[[ SUPPLIED MATERIAL, beginning ]]
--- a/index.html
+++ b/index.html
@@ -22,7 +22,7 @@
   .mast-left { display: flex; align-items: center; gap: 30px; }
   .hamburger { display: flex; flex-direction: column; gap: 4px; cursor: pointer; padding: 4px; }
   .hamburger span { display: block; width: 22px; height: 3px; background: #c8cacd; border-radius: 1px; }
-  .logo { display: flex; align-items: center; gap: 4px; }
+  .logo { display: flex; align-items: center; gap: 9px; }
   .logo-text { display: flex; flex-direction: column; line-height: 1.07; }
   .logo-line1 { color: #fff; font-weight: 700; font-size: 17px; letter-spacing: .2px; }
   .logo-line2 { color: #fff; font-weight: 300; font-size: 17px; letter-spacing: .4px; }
[[ SUPPLIED MATERIAL, end ]]
[[ SUPPLIED MATERIAL, beginning ]]
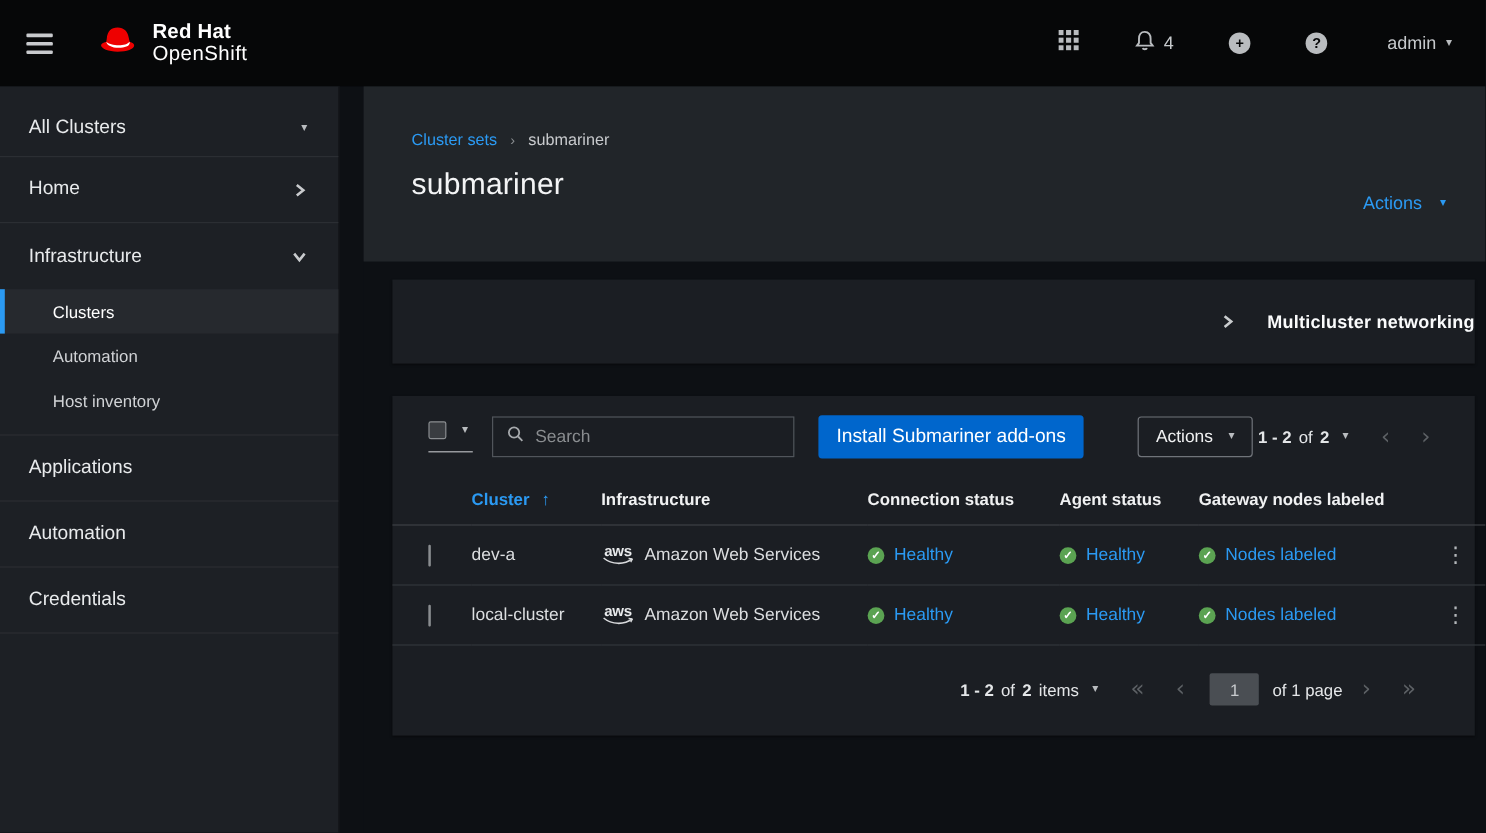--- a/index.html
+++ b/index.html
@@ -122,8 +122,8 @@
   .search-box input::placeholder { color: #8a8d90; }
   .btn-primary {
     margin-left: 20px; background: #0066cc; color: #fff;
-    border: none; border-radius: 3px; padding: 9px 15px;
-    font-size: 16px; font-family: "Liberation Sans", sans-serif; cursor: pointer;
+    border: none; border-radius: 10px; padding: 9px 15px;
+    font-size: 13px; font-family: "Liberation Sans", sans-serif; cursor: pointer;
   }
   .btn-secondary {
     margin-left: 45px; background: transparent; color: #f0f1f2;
[[ SUPPLIED MATERIAL, end ]]
When the string "left" appears in a line of the records above, that line is to be copied.

   .mast-left { display: flex; align-items: center; gap: 30px; }
     margin-left: 20px; background: #0066cc; color: #fff;
     margin-left: 45px; background: transparent; color: #f0f1f2;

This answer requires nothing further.